Six Goodbyes We Never Said, by Candace Ganger
Anyone familiar with Ganger’s debut, The Inevitable Collision of Birdie and Bash, knows she’s no stranger to finding love through pain, and she starts the hurt early in her sophomore about a boy named Dew and a girl named Naima, whose lives and grief intersect in unexpected ways. They find themselves thrown together when Naima’s marine father is killed and she moves in with her grandmother in Indiana, only to find herself living next door to the Brickmans, the family Dew’s been adopted into following the sudden death of both of his parents. As they both struggle to navigate grief, their respective mental illnesses, and their unexpected new lives, they find themselves drawn together in a way that helps them both begin to heal.

SLAY, by Brittney Morris
As if Kiera weren’t enough of a standout, being one of Jefferson Academy’s only Black students (and an honors student at that), by night, she’s one of thousands of Black gamers in an online RPG called SLAY…and its developer. No one knows that last part, especially not her boyfriend, who hates video games. And when a teen is murdered due to a fight that took place in-game, SLAY gets even more unwanted attention than ever, of the “reverse racism” outcry variety. Kiera knows the incredible world she created for her fellow Black gamers is something worth saving, no matter what the haters and trolls think. But how far will she go to protect it, and to protect herself?

▶ _RECORD SET_:
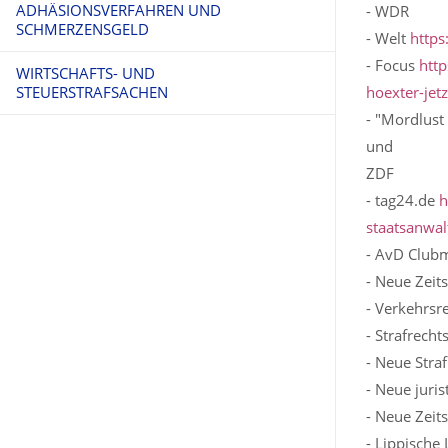
ADHÄSIONSVERFAHREN UND
OPFERSCHUTZ UND NEBENKLAGE
- WDR
SCHMERZENSGELD
- Welt
https
- Focus
htt
WIRTSCHAFTS- UND
STEUERSTRAFSACHEN
hoexter-jet
- "Mordlust
und
ZDF
- tag24.de
h
staatsanwal
- AvD Club
- Neue Zeits
- Verkehrsr
- Strafrecht
- Neue Straf
- Neue juri
- Neue Zeits
- Lippische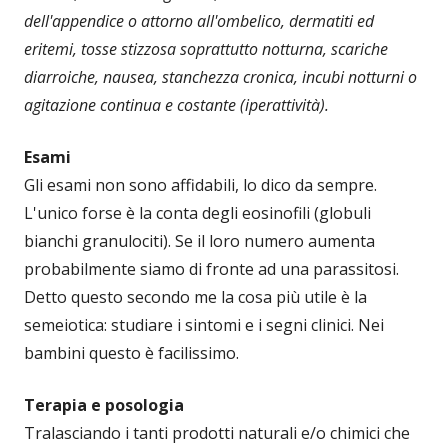
dell'appendice o attorno all'ombelico, dermatiti ed
eritemi, tosse stizzosa soprattutto notturna, scariche
diarroiche, nausea, stanchezza cronica, incubi notturni o
agitazione continua e costante (iperattività).
Esami
Gli esami non sono affidabili, lo dico da sempre.
L'unico forse è la conta degli eosinofili (globuli
bianchi granulociti). Se il loro numero aumenta
probabilmente siamo di fronte ad una parassitosi.
Detto questo secondo me la cosa più utile è la
semeiotica: studiare i sintomi e i segni clinici. Nei
bambini questo è facilissimo.
Terapia e posologia
Tralasciando i tanti prodotti naturali e/o chimici che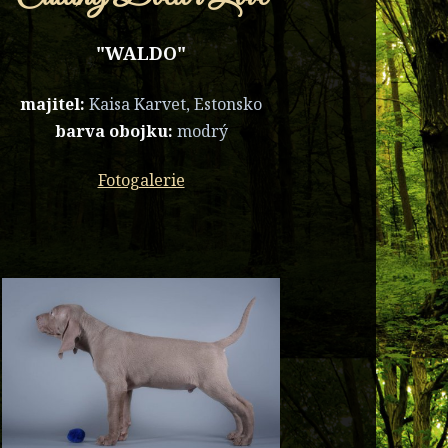
"WALDO"
majitel:
Kaisa Karvet, Estonsko
barva obojku:
modrý
Fotogalerie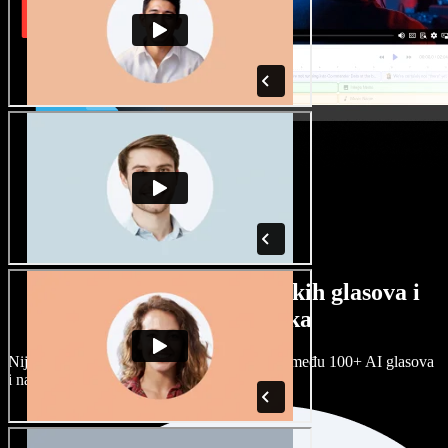
Veliki izbor muških i ženskih glasova i
raznih naglasaka
Nijedan projekt ne mora zvučati isto. Birajte među 100+ AI glasova
i naglasaka i prilagodite ih sebi.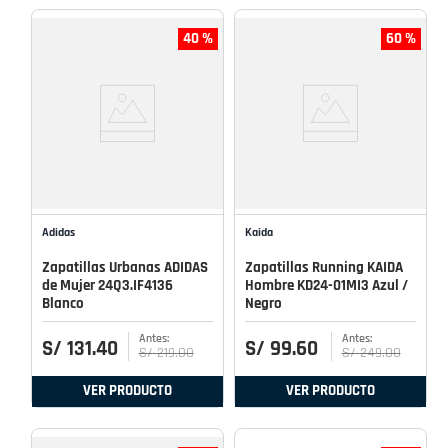
40 %
60 %
Adidas
Kaida
Zapatillas Urbanas ADIDAS
Zapatillas Running KAIDA
de Mujer 24Q3.IF4136
Hombre KD24-01MI3 Azul /
Blanco
Negro
S/
131
.
40
S/
99
.
60
S/
219
.
00
S/
249
.
00
VER PRODUCTO
VER PRODUCTO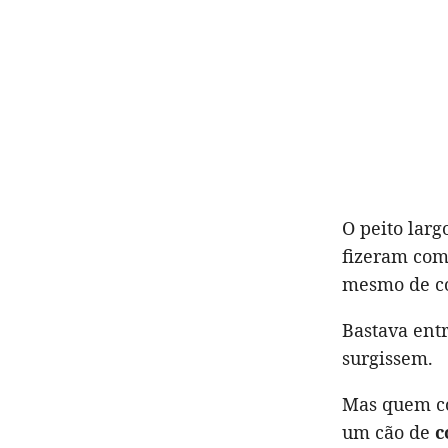
O peito lar
fizeram com
mesmo de co
Bastava ent
surgissem.
Mas quem co
um cão de
c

▶ _ABOUT THIS EXERCISE_:
Answer these questions from the book descriptions:
(a) In which state does Naima move in with her grandmother?
(b) Which family has adopted Dew?
(c) What is the name of the online RPG that Kiera develops?

▶ _ANSWER TO THE PROBLEM_:
(a) Indiana
(b) The Brickmans
(c) SLAY